I said this about Nabu at the end of the last post: “Rather, [Rainbow] created him because of a dilemma in Winx season three.”
Imagine Secret of the Lost Kingdom was the finale of Winx Club, since it wrapped up the main plot with Bloom finding her birth parents and saving Domino. This means season three was the last season. We all know Rainbow planned to stop there.
Aisha debuted in Winx season two, but Rainbow didn’t give her a love interest. (Would have been the best time to introduce Nex, but oh well.) You know the rules: a Winx can’t be single for more than one season.
But Winx Club only had one season left. That complicated things. For starters, it meant we’d never see Aisha and her boyfriend as a couple for a full season.
Let me repeat that: we’d never see Aisha and her boyfriend as a couple for a full season. That’s the dilemma. In this retcon of Winx Club history, Aisha and Nabu are the only couple who never dated onscreen.
That meant their love story had to accomplish two things:
Introduce a love interest we’d care about, even though we’d barely get to see him as her boyfriend
Convince us their relationship might work out, even though Rainbow would never develop it
How did the writers solve this dilemma? They threw Aisha into an arranged marriage to a genderbent version of herself.
Disagree? Then tell me — if you literally turned Aisha into a guy, would “he” be that different from Nabu? No. “He” would:
Still be from Andros
Still be rich — and since Nabu was a prince in the Winx comics, “he” would still be royalty
Have a nearly identical backstory
Still like the same things (water sports, “The New Waves” band, etc.)
“He” would also still have magic powers, but since fairies are female in Winx Club, “he” would have to be a different type of magic being. What’s the closest thing to a male fairy in this series? A wizard.
Rainbow didn’t hide what they were doing. Aisha and Nabu frequently remarked on how similar they were, and after he told his backstory to the Winx, Bloom said, “Just like Aisha.” Bloom did the same thing in season four with Roxy. Twice, she told her, “You’re so much like me!” She also thought it a few times. Lampshading much?
On my other blog, I wrote a post about why Nabu was a Soul Mate Sue (a.k.a. Relationship Sue). The term came from an article about Mary Sues on a fanfiction site called Tokio Hotel Fiction. One tip to avoid writing a Soul Mate Sue relationship was to not give the love interest everything in common with their partner.
“But Nabu didn’t have everything in common with her,” you say. “He had a different personality. He was calmer, wiser, more polite…”
That’s because his backstory only mattered for his role as Aisha’s love interest. It didn’t shape his own character — his personality, his opinions of the world, etc. — and it didn’t influence his interactions with other characters. This is common with Mary Sues. They often have tragic or difficult pasts that never hold them back in life, physically or emotionally. After all, they must be perfect no matter what.

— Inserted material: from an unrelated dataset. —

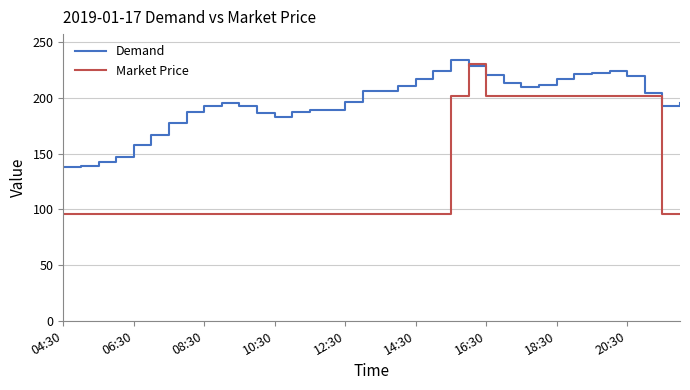

Does the chart have visible grid lines?

Yes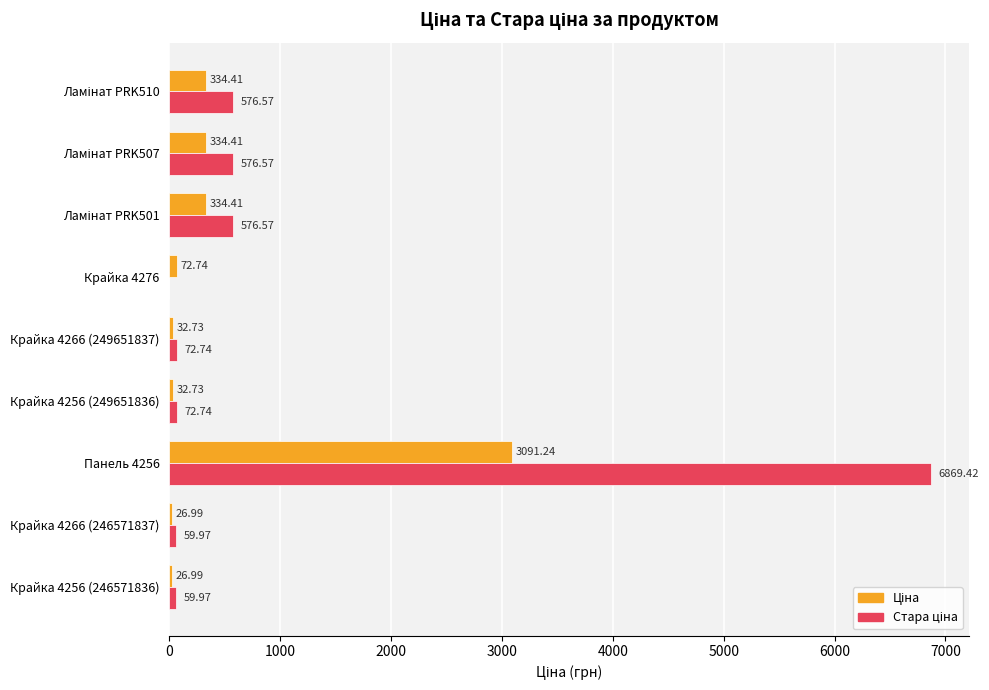

At which category is the sum across all series the highest?

Панель 4256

In Nabu’s case, since he had the same backstory, we extended the empathy we felt for Aisha towards him. And since we think having everything in common equals perfect compatibility, we assumed their relationship could last. Plus, this was an arranged marriage, so we expected them to get married someday.
Disney Princess Plots
So why doesn’t the Winx fandom see Nabu as a Soul Mate Sue or a copy of Aisha? Why did we fall for Rainbow’s laziness?
Because we’re used to these types of love stories. Tokio Hotel Fiction called them “Disney princess plots”, and they are. Most Disney princess movies are like this:
The princess meets her prince.
They fall madly in love in a couple days — or a couple hours. It’s usually first love for both of them (just like Aisha and Nabu), and Disney wants us to believe it’s “true love”, not infatuation or anything else.
They survive an adventure together.
They get married and live “happily ever after”.
This works for a quick love story with no development, but not for a more natural relationship that gradually blossoms and deepens. Unfortunately, Rainbow didn’t have time to give Aisha that type of relationship, so they had to cut corners.
I’ve already talked about one drawback of Aisha and Nabu’s love story. She had an abnormal and restrictive childhood, and she left Andros to escape it. What she needed wasn’t someone exactly like her, but someone different to balance her life out with some normalcy.
But that’s not the biggest problem. Aisha didn’t have a character goal, right? Nabu made things worse. He nullified what little plot she had to build on.